I understand that R may not be the only language you wish to use, but given that you can install anything you want on your server, it seems like a viable option for pretty much any data scientist.
Can access server from any device with the internet
Files are always accessible. Don’t even need to download them (like you would with drop box), just view on the server
Costs much less than powerful laptop
Server can be programmatically designed to scale depending on analysis needs using an API
Laptop screen is quite small, but I now find I access the server mostly from other desktops or a 17” laptop.
Requires internet connection to use
Can take some time to learn how to use Elastic Computing Cloud (C2)
OS: Mac vs Windows vs Linux
Although it may look like Mac and Linux are the way to go. These days come down to preference at the end of the day. Most packages one will need for data exploration and analysis work on all platforms – Octave and R are great examples and are very widely used.
I have to admit that working with Python on Mac is much easier than Windows and even Linux due to better package management. Python being the most widely used language for Data Scientis then may imply that you have to go Mac.
In a way tat’s true, if you go Linux or Mac, it also means you’ll have access to the latest libraries, while using it on Windows means you’ll often have to wait for libraries to be compiled as binaries.
A Windows machine will require far more tweaks to successfully run code than the Apple machines. Most of the (sporadic and poorly written) documentation available for cutting edge data science tools assumes you are working on an Apple machine.
Or at least Unix.
However the advantage of going windows will never change: you can get the same hardware for half the price in the Windows world. And a choice of style, format and features.

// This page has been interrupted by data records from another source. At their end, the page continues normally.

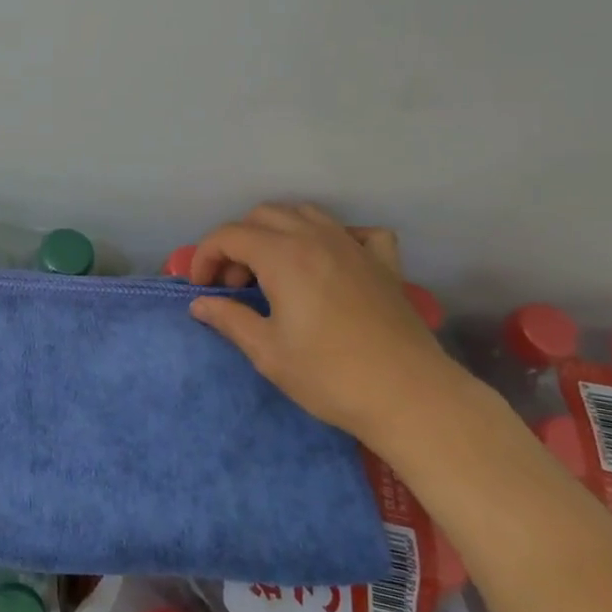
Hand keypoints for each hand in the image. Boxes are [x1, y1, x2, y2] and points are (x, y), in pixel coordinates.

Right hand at [187, 202, 468, 443]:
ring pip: (305, 213)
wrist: (411, 397)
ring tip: (273, 270)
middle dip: (238, 242)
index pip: (229, 235)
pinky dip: (334, 237)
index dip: (205, 256)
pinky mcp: (384, 263)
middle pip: (263, 215)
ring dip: (278, 232)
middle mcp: (317, 238)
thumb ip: (229, 319)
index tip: (202, 288)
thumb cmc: (330, 375)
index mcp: (283, 256)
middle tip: (235, 284)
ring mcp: (354, 246)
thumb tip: (200, 304)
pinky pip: (356, 231)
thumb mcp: (267, 352)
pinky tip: (329, 262)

There’s also the issue of upgradeability: If you need a bigger hard drive, you can fit one yourself. More memory – no problem.
You can repair PCs, while Macs are a sealed box – you are stuck with the hardware you thought you needed (or could afford) at the time you bought it.
There’s also the issue of NVIDIA GPUs for parallel processing, these are still only available in Macs.
Lastly, Excel, which still in my mind one of the most effective tools for data analysis works best on Windows, and works in most cases okayish OSX. If you’re going deep into pivot tables and more complex models that involve macros, use a PC or run a virtualized copy of Windows on your Mac; Office Mac can still be somewhat frustrating.
Either is fine when…
Using MatLab, S-Plus and SPSS.
In terms of the databases, you’re also free to choose any platform. PostgreSQL and MySQL will work on any platform. If you’re dealing with a Hadoop cluster, you’ll be connecting remotely, so any client operating system will work.